Ich interessiere mich schon seit jeher für die Grundvoraussetzungen einer demokratischen und freien Gesellschaft sowie für deren Bedrohung durch Gewaltherrschaft und Unterdrückung. Historische Analysen bieten brauchbare Ansatzpunkte, um auch moderne Formen von Krieg, Willkür und Despotismus besser zu verstehen und sich dagegen aufzulehnen.
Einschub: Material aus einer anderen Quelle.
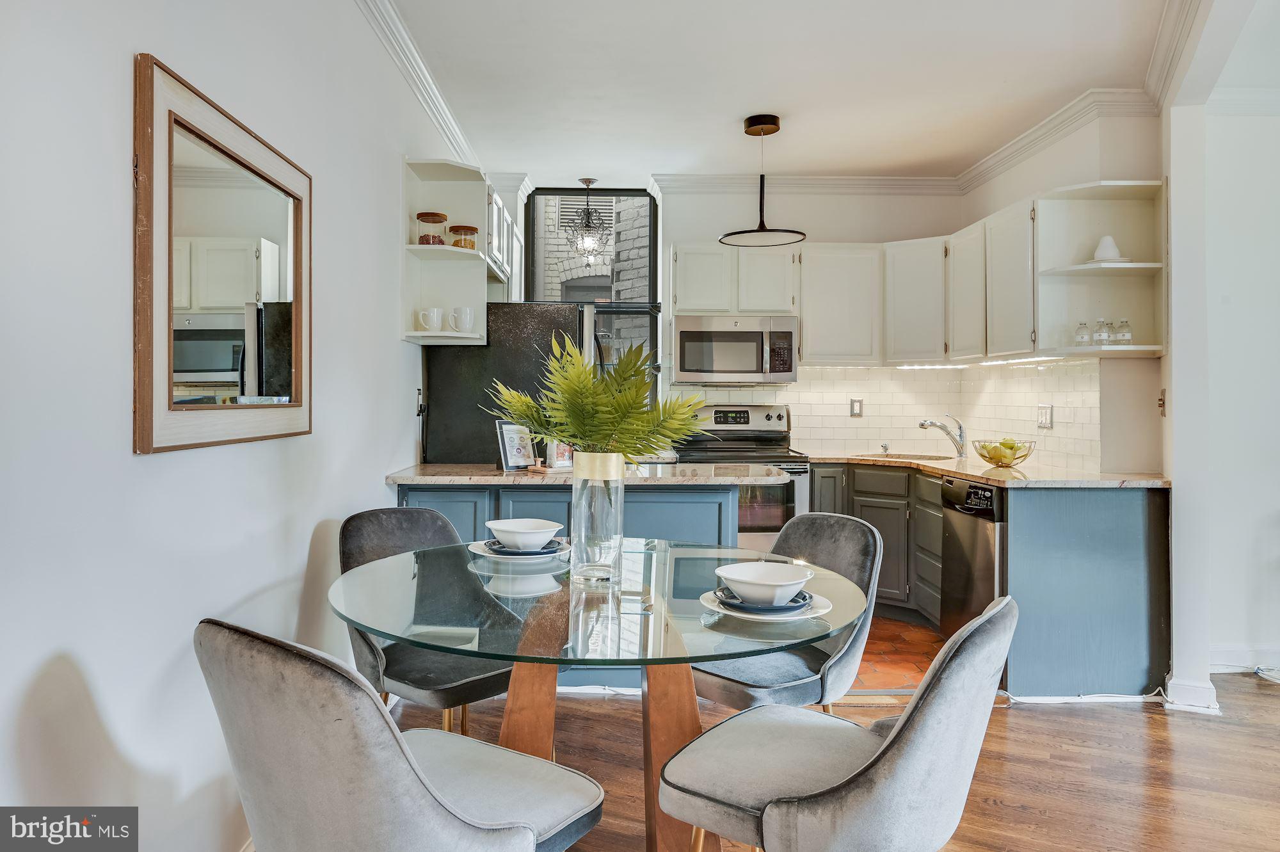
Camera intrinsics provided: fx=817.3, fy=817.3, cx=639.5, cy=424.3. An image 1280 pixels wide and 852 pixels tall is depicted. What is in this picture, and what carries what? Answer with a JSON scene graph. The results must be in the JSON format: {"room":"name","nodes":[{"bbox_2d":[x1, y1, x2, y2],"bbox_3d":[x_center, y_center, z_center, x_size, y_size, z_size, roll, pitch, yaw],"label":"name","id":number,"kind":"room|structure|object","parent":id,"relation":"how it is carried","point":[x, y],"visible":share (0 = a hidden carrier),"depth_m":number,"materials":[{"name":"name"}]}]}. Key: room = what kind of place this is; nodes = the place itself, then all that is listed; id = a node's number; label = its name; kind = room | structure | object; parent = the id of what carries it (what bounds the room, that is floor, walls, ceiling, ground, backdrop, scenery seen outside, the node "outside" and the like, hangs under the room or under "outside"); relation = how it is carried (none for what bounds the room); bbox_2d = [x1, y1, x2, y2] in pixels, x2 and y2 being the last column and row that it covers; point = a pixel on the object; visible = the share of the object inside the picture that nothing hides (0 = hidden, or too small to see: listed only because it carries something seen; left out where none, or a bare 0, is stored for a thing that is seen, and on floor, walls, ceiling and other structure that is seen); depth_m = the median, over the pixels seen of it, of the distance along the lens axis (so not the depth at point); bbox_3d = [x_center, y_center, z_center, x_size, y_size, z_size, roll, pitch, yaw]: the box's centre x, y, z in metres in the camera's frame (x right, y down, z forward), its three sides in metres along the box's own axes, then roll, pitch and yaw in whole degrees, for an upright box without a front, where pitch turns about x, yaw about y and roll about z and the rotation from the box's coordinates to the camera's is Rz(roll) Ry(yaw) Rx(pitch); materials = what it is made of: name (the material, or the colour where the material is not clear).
{"room":"dining room","nodes":[
{"label":"dining room","id":0,"kind":"room"},
{"bbox_2d":[0,0,468,851],"bbox_3d":[-0.998,-0.183,1.970,0.142,2.678,7.017,0,0,-1],"label":"left wall","id":1,"kind":"structure","parent":0,"point":[397,346],"depth_m":1.62,"materials":[{"name":"white paint"}]},
{"bbox_2d":[132,53,313,454],"bbox_3d":[-0.937,-0.324,1.932,0.035,0.749,0.819,0,0,-1],"label":"mirror","id":2,"kind":"object","parent":1,"relation":"attached to","point":[296,371],"visible":1,"depth_m":1.78,"materials":[{"name":"brown mirror"}]},
{"bbox_2d":[354,0,479,168],"bbox_3d":[-0.933,-1.471,2.361,0.102,0.105,5.887,0,0,-1],"label":"crown molding","id":3,"kind":"structure","parent":1,"relation":"attached to","point":[452,143],"depth_m":3.45,"materials":[{"name":"white paint"}]},
{"bbox_2d":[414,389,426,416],"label":"wall socket","id":4,"kind":"object","parent":1,"relation":"attached to","point":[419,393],"visible":0.93,"depth_m":3.68,"materials":[{"name":"black"}]},
{"bbox_2d":[400,156,493,346],"bbox_3d":[-0.874,-0.754,3.708,0.337,0.784,0.513,0,0,-1],"label":"open shelf","id":5,"kind":"object","parent":1,"relation":"attached to","point":[444,249],"visible":0.75,"depth_m":3.83,"materials":[{"name":"white"}]},
{"bbox_2d":[414,307,443,332],"bbox_3d":[-0.899,-0.442,3.497,0.129,0.104,0.090,0,0,-1],"label":"mug","id":6,"kind":"object","parent":5,"relation":"on","point":[432,313],"visible":0.99,"depth_m":3.47,"materials":[{"name":"white ceramic"}]},
{"bbox_2d":[415,210,447,245],"bbox_3d":[-0.940,-0.861,3.684,0.131,0.170,0.133,0,0,-1],"label":"glass jar","id":7,"kind":"object","parent":5,"relation":"on","point":[427,242],"visible":0.79,"depth_m":3.64,"materials":[{"name":"glass"}]},
{"bbox_2d":[446,306,474,332],"bbox_3d":[-0.787,-0.456,3.599,0.127,0.111,0.091,0,0,-1],"label":"mug","id":8,"kind":"object","parent":5,"relation":"on","point":[464,311],"visible":0.99,"depth_m":3.57,"materials":[{"name":"white ceramic"}]},
{"bbox_2d":[448,224,478,250],"bbox_3d":[-0.826,-0.856,3.839,0.129,0.136,0.131,0,0,-1],"label":"glass jar","id":9,"kind":"object","parent":5,"relation":"on","point":[474,229],"visible":0.79,"depth_m":3.80,"materials":[{"name":"glass"}]},
{"bbox_2d":[485,182,522,298],"bbox_3d":[-0.886,-0.965,4.648,0.351,0.493,1.173,0,0,-1],"label":"upper cabinet","id":10,"kind":"object","parent":1,"relation":"attached to","point":[489,249],"visible":0.31,"depth_m":4.42,"materials":[{"name":"white paint"}]},
{"bbox_2d":[519,181,965,453],"bbox_3d":[0.379,-0.250,5.341,3.354,2.691,0.178,0,0,-1],"label":"back wall","id":11,"kind":"structure","parent":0,"point":[692,227],"depth_m":5.26,"materials":[{"name":"white paint"}]},
{"bbox_2d":[524,188,657,396],"bbox_3d":[-0.325,-0.722,5.511,0.911,1.736,0.103,0,0,-1],"label":"window","id":12,"kind":"structure","parent":11,"relation":"in","point":[605,192],"depth_m":5.50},
{"bbox_2d":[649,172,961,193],"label":"crown molding","id":13,"kind":"structure","parent":11,"relation":"attached to","point":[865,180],"depth_m":5.22,"materials":[{"name":"white paint"}]},
{"bbox_2d":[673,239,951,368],"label":"upper cabinet","id":14,"kind":"object","parent":11,"relation":"attached to","point":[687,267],"visible":0.88,"depth_m":4.94,"materials":[{"name":"white paint"}]},
{"bbox_2d":[670,314,798,384],"bbox_3d":[0.574,-0.450,5.053,0.748,0.410,0.444,0,0,-1],"label":"microwave","id":15,"kind":"object","parent":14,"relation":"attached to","point":[742,366],"visible":0.99,"depth_m":4.88,"materials":[{"name":"silver metal"}]},
{"bbox_2d":[668,359,1091,467],"bbox_3d":[1.040,-0.093,4.602,2.051,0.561,1.585,0,0,-1],"label":"tile backsplash","id":16,"kind":"structure","parent":11,"relation":"attached to","point":[835,381],"depth_m":5.17,"materials":[{"name":"tile"}]},
{"bbox_2d":[849,398,863,416],"bbox_3d":[1.378,-0.108,5.201,0.074,0.119,0.009,0,0,-1],"label":"wall outlet","id":17,"kind":"object","parent":16,"relation":"attached to","point":[852,408],"visible":0.98,"depth_m":5.20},
{"bbox_2d":[1036,403,1053,428],"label":"light switch","id":18,"kind":"object","parent":16,"relation":"attached to","point":[1046,415],"visible":0.98,"depth_m":4.23,"materials":[{"name":"white plastic"}]},
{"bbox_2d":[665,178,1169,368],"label":"upper cabinets","id":19,"kind":"object","parent":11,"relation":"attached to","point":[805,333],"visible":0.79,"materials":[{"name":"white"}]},
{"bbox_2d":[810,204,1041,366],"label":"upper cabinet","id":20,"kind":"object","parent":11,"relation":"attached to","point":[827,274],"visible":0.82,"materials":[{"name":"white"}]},
{"bbox_2d":[378,0,1191,182],"bbox_3d":[0.872,-1.594,2.341,4.147,0.107,6.667,0,0,-1],"label":"ceiling","id":21,"kind":"structure","parent":0,"point":[737,110],"depth_m":3.62,"materials":[{"name":"white paint"}]},
{"bbox_2d":[565,178,610,266],"bbox_3d":[-0.337,-1.332,5.374,0.305,0.572,0.304,0,0,-1],"label":"pendant light","id":22,"kind":"object","parent":21,"relation":"hanging from","point":[589,182],"visible":1,"depth_m":5.34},
{"bbox_2d":[718,112,807,247],"bbox_3d":[0.627,-1.260,4.242,0.436,0.637,0.435,0,0,-1],"label":"pendant light","id":23,"kind":"object","parent":21,"relation":"hanging from","point":[772,130],"visible":1,"depth_m":4.22,"materials":[{"name":"black metal"}]},
{"bbox_2d":[394,665,1279,851],"bbox_3d":[1.418,1.174,1.349,5.836,0.078,5.675,0,0,-1],"label":"wood floor","id":24,"kind":"structure","parent":0,"point":[1016,716],"depth_m":2.71,"materials":[{"name":"brown wood"}]},
{"bbox_2d":[197,619,606,851],"bbox_3d":[-0.401,0.719,1.436,0.520,0.840,0.594,0,0,34],"label":"dining chair","id":25,"kind":"object","parent":24,"relation":"on","point":[394,753],"visible":1,"depth_m":1.23,"materials":[{"name":"grey fabric"}]},
{"bbox_2d":[336,506,519,732],"bbox_3d":[-0.587,0.703,2.398,0.593,0.863,0.505,0,0,42],"label":"dining chair","id":26,"kind":"object","parent":24,"relation":"on","point":[372,535],"visible":0.63,"depth_m":2.30,"materials":[{"name":"grey fabric"}]},
{"bbox_2d":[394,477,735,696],"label":"peninsula cabinet","id":27,"kind":"object","parent":24,"relation":"on","point":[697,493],"visible":0.29,"depth_m":3.29,"materials":[{"name":"blue paint"}]},
{"bbox_2d":[384,462,792,485],"bbox_3d":[-0.194,0.214,3.532,1.661,0.035,0.814,0,0,-1],"label":"peninsula countertop","id":28,"kind":"structure","parent":27,"relation":"on","point":[402,475],"depth_m":3.29,"materials":[{"name":"stone"}]},
{"bbox_2d":[495,419,538,469],"bbox_3d":[-0.532,0.088,3.545,0.083,0.215,0.209,0,0,42],"label":"picture frame","id":29,"kind":"object","parent":28,"relation":"on","point":[517,440],"visible":0.91,"depth_m":3.52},
{"bbox_2d":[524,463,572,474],"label":"wooden tray","id":30,"kind":"object","parent":28,"relation":"on","point":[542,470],"visible":0.63,"depth_m":3.46,"materials":[{"name":"brown wood"}]},
{"bbox_2d":[544,439,575,469],"bbox_3d":[-0.345,0.106,3.545,0.147,0.172,0.073,0,0,-43],"label":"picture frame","id":31,"kind":"object","parent":28,"relation":"on","point":[564,456],"visible":0.67,"depth_m":3.51,"materials":[{"name":"white"}]},
{"bbox_2d":[332,535,871,851],"bbox_3d":[-0.091,0.767,1.980,1.240,0.751,1.254,0,0,-1],"label":"dining table","id":32,"kind":"object","parent":24,"relation":"on","point":[539,662],"visible":0.83,"depth_m":1.83,"materials":[{"name":"clear glass"}]},
{"bbox_2d":[468,538,568,560],"bbox_3d":[-0.339,0.364,2.344,0.276,0.025,0.279,0,0,-1],"label":"plate","id":33,"kind":"object","parent":32,"relation":"on","point":[479,552],"visible":0.41,"depth_m":2.30,"materials":[{"name":"white ceramic"}]},
{"bbox_2d":[486,517,562,549],"bbox_3d":[-0.323,0.318,2.310,0.191,0.073,0.192,0,0,-45],"label":"bowl","id":34,"kind":"object","parent":33,"relation":"on","point":[514,527],"visible":0.99,"depth_m":2.26,"materials":[{"name":"white ceramic"}]},
{"bbox_2d":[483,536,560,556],"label":"plate","id":35,"kind":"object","parent":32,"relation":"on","point":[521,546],"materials":[{"name":"blue ceramic"}]},
{"bbox_2d":[570,451,625,581],"bbox_3d":[-0.106,0.229,2.043,0.132,0.306,0.132,0,0,-1],"label":"glass vase","id":36,"kind":"object","parent":32,"relation":"on","point":[584,498],"visible":0.96,"depth_m":2.00,"materials":[{"name":"clear glass"}]},
{"bbox_2d":[484,331,712,458],"bbox_3d":[-0.108,0.020,2.001,0.566,0.497,0.422,0,0,-1],"label":"fern plant","id":37,"kind":"object","parent":36,"relation":"in","point":[575,436],"visible":0.84,"depth_m":1.96,"materials":[{"name":"green plant"}]},
{"bbox_2d":[698,586,830,622],"bbox_3d":[0.261,0.382,1.726,0.269,0.023,0.275,0,0,-1],"label":"plate","id":38,"kind":"object","parent":32,"relation":"on","point":[712,607],"visible":0.4,"depth_m":1.68,"materials":[{"name":"white ceramic"}]},
{"bbox_2d":[715,561,810,604],"bbox_3d":[0.260,0.339,1.712,0.180,0.067,0.183,0,0,-1],"label":"bowl","id":39,"kind":"object","parent":38,"relation":"on","point":[727,575],"visible":0.98,"depth_m":1.69,"materials":[{"name":"white ceramic"}]},
{"bbox_2d":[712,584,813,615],"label":"plate","id":40,"kind":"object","parent":38,"relation":"on","point":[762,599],"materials":[{"name":"blue ceramic"}]},
{"bbox_2d":[689,512,881,712],"bbox_3d":[0.391,0.710,2.392,0.576,0.864,0.521,0,0,-39],"label":"dining chair","id":41,"kind":"object","parent":24,"relation":"on","point":[838,535],"visible":0.59,"depth_m":2.30,"materials":[{"name":"grey fabric"}]},
{"bbox_2d":[656,592,1016,851],"bbox_3d":[0.374,0.726,1.576,0.612,0.843,0.512,0,0,36],"label":"dining chair","id":42,"kind":"object","parent":24,"relation":"on","point":[905,753],"visible":1,"depth_m":1.40,"materials":[{"name":"grey fabric"}]},
{"bbox_2d":[821,458,1168,698],"bbox_3d":[1.542,0.684,4.059,1.238,0.852,1.690,0,0,-1],"label":"base cabinet","id":43,"kind":"object","parent":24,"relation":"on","point":[1158,520],"visible":0.51,"depth_m":3.40,"materials":[{"name":"grey wood"}]},
{"bbox_2d":[938,476,1008,636],"bbox_3d":[1.773,0.684,3.732,0.652,0.854,0.568,0,0,-1],"label":"dishwasher","id":44,"kind":"object","parent":43,"relation":"in","point":[958,550],"visible":0.46,"depth_m":3.67,"materials":[{"name":"metal"}]},
{"bbox_2d":[803,451,1168,489],"bbox_3d":[1.644,0.229,4.109,1.006,0.036,2.054,0,0,-1],"label":"countertop","id":45,"kind":"structure","parent":43,"relation":"on","point":[958,470],"depth_m":3.70,"materials":[{"name":"beige stone"}]},
{"bbox_2d":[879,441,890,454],"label":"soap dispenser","id":46,"kind":"object","parent":45,"relation":"on","point":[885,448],"visible":1,"depth_m":5.16,"materials":[{"name":"silver metal"}]},
{"bbox_2d":[857,451,951,461],"bbox_3d":[1.626,0.286,4.950,0.539,0.163,0.497,0,0,-1],"label":"sink","id":47,"kind":"object","parent":45,"relation":"in","point":[907,457],"visible":0.26,"depth_m":5.11,"materials":[{"name":"silver metal"}]},
{"bbox_2d":[919,413,967,458],"bbox_3d":[1.733,0.068,4.668,0.320,0.253,0.084,0,0,-18],"label":"faucet","id":48,"kind":"object","parent":45,"relation":"on","point":[923,425],"visible":1,"depth_m":4.66,"materials":[{"name":"silver metal"}]},
{"bbox_2d":[974,438,1036,467],"bbox_3d":[1.791,0.147,4.019,0.290,0.123,0.295,0,0,-1],"label":"fruit bowl","id":49,"kind":"object","parent":45,"relation":"on","point":[998,463],"visible":0.82,"depth_m":3.95,"materials":[{"name":"clear glass"}]},
{"bbox_2d":[981,437,1025,459],"bbox_3d":[1.782,0.132,4.002,0.201,0.130,0.177,0,0,-1],"label":"fruit","id":50,"kind":"object","parent":49,"relation":"in","point":[1005,443],"visible":0.53,"depth_m":3.96,"materials":[{"name":"food"}]},
{"bbox_2d":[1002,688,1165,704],"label":"cable","id":51,"kind":"object","parent":24,"relation":"on","point":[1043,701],"visible":0.57,"depth_m":3.32,"materials":[{"name":"white plastic"}]},
{"bbox_2d":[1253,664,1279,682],"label":"cable","id":52,"kind":"object","parent":24,"relation":"on","point":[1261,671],"visible":0.99,"depth_m":3.66,"materials":[{"name":"white plastic"}]},
{"bbox_2d":[843,616,947,696],"bbox_3d":[0.603,1.141,4.271,3.214,0.065,1.777,0,0,-1],"label":"tile floor","id":53,"kind":"structure","parent":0,"point":[898,679],"depth_m":3.92,"materials":[{"name":"tile"}]},
{"bbox_2d":[420,300,593,464],"bbox_3d":[-0.607,0.220,4.310,0.816,1.671,0.832,0,0,-1],"label":"refrigerator","id":54,"kind":"object","parent":53,"relation":"on","point":[575,316],"visible":0.39,"depth_m":3.92,"materials":[{"name":"black metal"}]},
{"bbox_2d":[674,404,812,549],"bbox_3d":[0.587,0.498,4.902,0.744,1.207,0.708,0,0,-1],"label":"stove","id":55,"kind":"object","parent":53,"relation":"on","point":[767,420],"visible":0.4,"depth_m":4.71,"materials":[{"name":"silver metal"}]},
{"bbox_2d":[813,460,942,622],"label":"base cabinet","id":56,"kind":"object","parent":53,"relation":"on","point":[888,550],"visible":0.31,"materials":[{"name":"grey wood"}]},
{"bbox_2d":[968,103,1163,474],"bbox_3d":[2.208,-0.197,4.518,0.154,2.737,1.826,0,0,-1],"label":"right wall","id":57,"kind":"structure","parent":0,"point":[1020,172],"depth_m":3.81,"materials":[{"name":"white paint"}]},
{"bbox_2d":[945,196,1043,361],"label":"upper cabinet","id":58,"kind":"object","parent":57,"relation":"attached to","point":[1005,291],"visible":0.86,"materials":[{"name":"white wood"}]},
{"bbox_2d":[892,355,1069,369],"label":"under-cabinet light","id":59,"kind":"object","parent":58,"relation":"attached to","point":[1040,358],"visible":0.82,"depth_m":4.50,"materials":[{"name":"white"}]},
{"bbox_2d":[1032,180,1165,357],"bbox_3d":[2.088,-0.693,3.700,0.484,0.737,0.397,0,0,-1],"label":"corner shelf","id":60,"kind":"object","parent":57,"relation":"attached to","point":[1110,267],"visible":0.79,"depth_m":3.77,"materials":[{"name":"white"}]},
{"bbox_2d":[1073,320,1091,345],"bbox_3d":[1.981,-0.395,3.650,0.060,0.120,0.060,0,0,-1],"label":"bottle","id":61,"kind":"object","parent":60,"relation":"on","point":[1083,333],"visible":0.93,"depth_m":3.63,"materials":[{"name":"clear glass"}]},
{"bbox_2d":[1093,318,1111,345],"bbox_3d":[2.033,-0.399,3.591,0.062,0.120,0.062,0,0,-1],"label":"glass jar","id":62,"kind":"object","parent":60,"relation":"on","point":[1105,333],"visible":0.97,"depth_m":3.57,"materials":[{"name":"clear glass"}]},
{"bbox_2d":[1092,234,1124,261],"bbox_3d":[2.082,-0.770,3.645,0.155,0.131,0.154,0,0,-1],"label":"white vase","id":63,"kind":"object","parent":60,"relation":"on","point":[1098,254],"visible":0.82,"depth_m":3.62,"materials":[{"name":"white ceramic"}]},
{"bbox_2d":[1114,318,1132,343],"bbox_3d":[2.114,-0.398,3.575,0.064,0.116,0.064,0,0,-1],"label":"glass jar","id":64,"kind":"object","parent":60,"relation":"in","point":[1126,333],"visible":0.91,"depth_m":3.55,"materials":[{"name":"clear glass"}]},
{"bbox_2d":[1157,388,1166,415],"bbox_3d":[2.231,-0.095,3.502,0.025,0.119,0.069,0,0,-1],"label":"light switch","id":65,"kind":"object","parent":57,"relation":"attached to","point":[1163,403],"visible":0.98,"depth_m":3.49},
{"bbox_2d":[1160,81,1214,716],"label":"wall end","id":66,"kind":"structure","parent":0,"point":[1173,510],"depth_m":3.27,"materials":[{"name":"white paint"}]},
{"bbox_2d":[1191,97,1279,689],"bbox_3d":[3.451,-0.211,3.728,2.489,2.682,0.147,0,0,-1],"label":"far right wall","id":67,"kind":"structure","parent":0,"point":[1276,324],"depth_m":3.73,"materials":[{"name":"white paint"}]},
{"bbox_2d":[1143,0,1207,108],"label":"crown molding","id":68,"kind":"structure","parent":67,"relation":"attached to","point":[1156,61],"depth_m":3.27,"materials":[{"name":"white paint"}]},
{"bbox_2d":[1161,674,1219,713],"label":"baseboard","id":69,"kind":"structure","parent":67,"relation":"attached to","point":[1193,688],"depth_m":3.24,"materials":[{"name":"white paint"}]},
{"bbox_2d":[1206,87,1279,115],"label":"crown molding","id":70,"kind":"structure","parent":67,"relation":"attached to","point":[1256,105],"depth_m":3.71,"materials":[{"name":"white paint"}]},
{"bbox_2d":[1208,645,1279,670],"bbox_3d":[3.027,1.071,3.704,1.033,0.105,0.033,0,0,-1],"label":"baseboard","id":71,"kind":"structure","parent":67,"relation":"attached to","point":[1236,662],"depth_m":3.75,"materials":[{"name":"white paint"}]},
{"label":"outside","id":72,"kind":"structure","parent":0,"visible":0},
{"bbox_2d":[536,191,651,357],"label":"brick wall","id":73,"kind":"structure","parent":72,"point":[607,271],"depth_m":7.89,"materials":[{"name":"brick"}]},
{"bbox_2d":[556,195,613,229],"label":"air vent","id":74,"kind":"object","parent":73,"relation":"in","point":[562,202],"visible":0.48,"depth_m":7.55,"materials":[{"name":"metal"}]}
]}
Journalistische Herangehensweisen sind dabei besonders gefordert, denn sie tragen wesentlich zu einer differenzierenden Meinungsbildung bei und können auch Narrative entwickeln, die den Menschen Mut machen und sie in ihrer Zuversicht auf eine Welt in Freiheit und Frieden bestärken. „Journalistische Herangehensweisen sind besonders gefordert. Sie tragen zu einer differenzierenden Meinungsbildung bei und können auch den Menschen Mut machen und sie in ihrer Zuversicht auf eine Welt in Freiheit und Frieden bestärken.“

Auch in Ihrer wissenschaftlichen Abschlussarbeit „Beethovens ‚Fidelio‘ und die Freiheit Österreichs“ spielen Tyrannei, Kerker, Unfreiheit eine Rolle. Aber auch Hoffnung, Rettung und Befreiung – haben Sie diese Hoffnung heute immer noch – angesichts der multiplen Krisen und Kriege auf der Welt?

Das Motiv von Beethovens einziger Oper wird immer bedeutsam bleiben. Im Jahr 2024 gab es 61 Kriege in 31 Ländern – das ist die höchste Anzahl militärischer Konflikte seit dem Zweiten Weltkrieg. Dazu kommt die völlige Verwüstung großer Landstriche, womit enorme Schäden für Klima und Umwelt einhergehen. Die Hoffnung auf Rettung wird auch Musik und Literatur weiterhin stark beeinflussen. Für den Journalismus leitet sich daraus die große Aufgabe ab, die Sorgen und Nöte vieler Menschen ernst zu nehmen und ihnen auch Gehör und Sichtbarkeit zu verschaffen. Das erfordert Mut und Überzeugung, dass aus der Teilhabe an der medialen Bedeutungsproduktion auch neue Lösungen für Krisen und Konflikte hervorgehen können.